En 2025, l’économie nigériane connaît un tournant notable. Les chiffres publiés par le National Bureau of Statistics (NBS) dévoilent une reprise spectaculaire des importations de capitaux, après plusieurs années de performances modestes et de volatilité. Cette tendance mérite qu’on s’y attarde, tant elle traduit, à la fois, une confiance retrouvée des investisseurs et les limites d’un modèle encore déséquilibré.
Sur les deuxième et troisième trimestres de 2025, le
Nigéria a attiré 11,13 milliards de dollars en capitaux étrangers. La moitié de
ce total est venue du deuxième trimestre (5,12 milliards USD), presque doublé
par rapport à la même période de 2024. Et le troisième trimestre a encore
dépassé cette performance, avec 6,01 milliards USD, soit une augmentation de 380%
en glissement annuel.
Cette progression ne se limite pas à une simple
comparaison sur un trimestre. Sur les neuf premiers mois de 2025, les flux
cumulés atteindraient près de 16,7 milliards USD, confirmant une dynamique
durable après un début d’année déjà vigoureux. Et selon les autorités
monétaires, si l’on étend cet horizon aux dix premiers mois, le pays frôle les 21
milliards USD de capitaux importés, soit une hausse de plus de 70% sur un an.
Qui finance qui ?
L’analyse de la structure des flux est essentielle.

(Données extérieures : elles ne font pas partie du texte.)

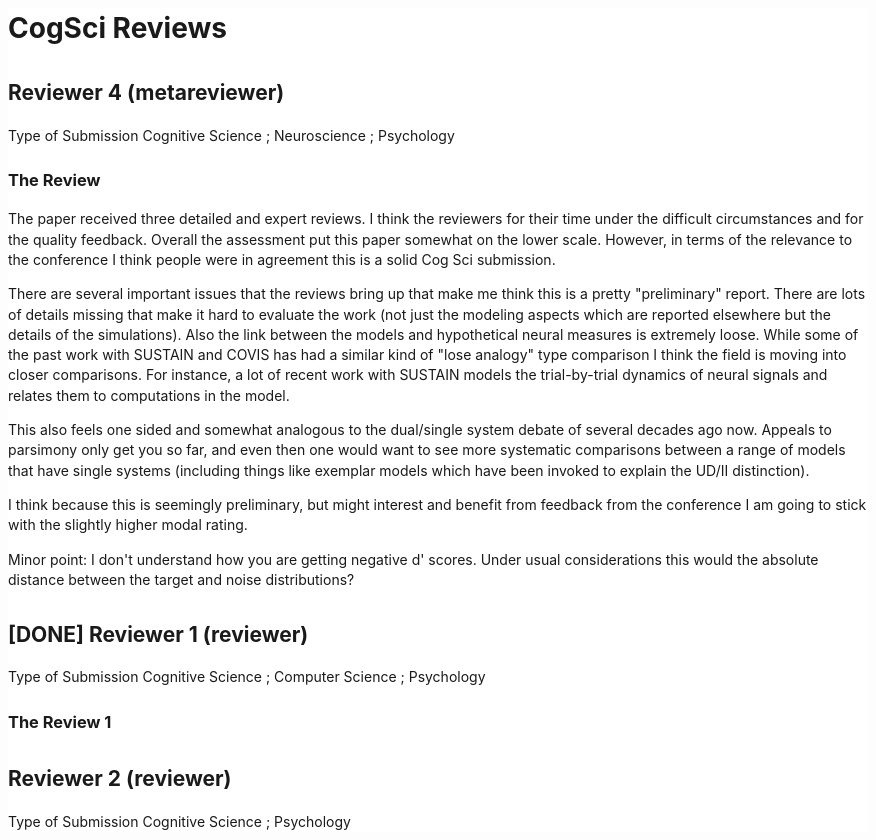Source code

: # CogSci Reviews

## Reviewer 4 (metareviewer)

Type of Submission
Cognitive Science ; Neuroscience ; Psychology

### The Review

The paper received three detailed and expert reviews. I think the
reviewers for their time under the difficult circumstances and for the
quality feedback. Overall the assessment put this paper somewhat on the lower
scale. However, in terms of the relevance to the conference I think people were
in agreement this is a solid Cog Sci submission.

There are several important issues that the reviews bring up that make me think
this is a pretty "preliminary" report. There are lots of details missing that
make it hard to evaluate the work (not just the modeling aspects which are
reported elsewhere but the details of the simulations). Also the link between
the models and hypothetical neural measures is extremely loose. While some of
the past work with SUSTAIN and COVIS has had a similar kind of "lose analogy"
type comparison I think the field is moving into closer comparisons. For
instance, a lot of recent work with SUSTAIN models the trial-by-trial dynamics
of neural signals and relates them to computations in the model.

This also feels one sided and somewhat analogous to the dual/single system
debate of several decades ago now. Appeals to parsimony only get you so far,
and even then one would want to see more systematic comparisons between a range
of models that have single systems (including things like exemplar models which
have been invoked to explain the UD/II distinction).

I think because this is seemingly preliminary, but might interest and benefit
from feedback from the conference I am going to stick with the slightly higher
modal rating.

Minor point:
I don't understand how you are getting negative d' scores. Under usual
considerations this would the absolute distance between the target and noise
distributions?

## [DONE] Reviewer 1 (reviewer)

Type of Submission
Cognitive Science ; Computer Science ; Psychology

### The Review 1

## Reviewer 2 (reviewer)

Type of Submission
Cognitive Science ; Psychology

Dans ces montants, ce sont les investissements de portefeuille —
essentiellement les achats d’actions et d’obligations — qui dominent largement.
Ils représentent plus de 80% des entrées dans les deux trimestres observés,
attirant des capitaux massifs vers les secteurs bancaire et financier nigérians.
Pour une économie qui cherche des investissements durables dans les
infrastructures, l’industrie ou l’agriculture, cette prédominance du
portefeuille signe une dépendance à des flux liquidité‑driven, plus sensibles
aux retournements de tendance sur les marchés mondiaux.
À l’inverse, les investissements directs étrangers
(IDE) — considérés comme les plus structurants — restent une part minoritaire
des flux totaux, même si certains secteurs comme les télécommunications
montrent des signes de rebond. En Q3 2025, l’apport de capitaux directs dans
les télécoms nigérians a crû de manière notable, atteignant plus de 208
millions USD. Ce type de mouvement, s’il se maintient, pourrait amorcer un
cercle vertueux de croissance sectorielle.
D’où viennent ces capitaux ?
Le Nigéria attire principalement des fonds en
provenance du Royaume‑Uni, des États‑Unis et de l’Afrique du Sud — trois places
financières majeures. Cette configuration reflète une confiance accrue dans les
marchés nigérians, renforcée par des réformes monétaires et une meilleure
transparence dans la gestion des changes.
Une reprise inégale mais significative
À la lumière de ces chiffres, on perçoit deux
réalités. D’une part, la capacité du Nigéria à attirer des capitaux étrangers
en 2025 dépasse nettement les niveaux observés en 2024, marquant une inversion
de tendance après plusieurs années de flux atones. D’autre part, la qualité de
ces flux reste un sujet de débat. Une économie qui attire massivement des
investissements de portefeuille sans ancrage significatif dans l’économie
réelle peut être exposée à des risques de volatilité.
Cela dit, la progression des capitaux dans plusieurs
trimestres consécutifs, combinée à une diversification nette des investisseurs
internationaux, suggère une amélioration de l’attractivité du Nigéria comme
destination financière. Cette dynamique, si elle se prolonge en 2026, pourrait
enfin se traduire par une offre de crédit accrue, une stabilité monétaire
renforcée et un regain d’intérêt pour l’investissement productif.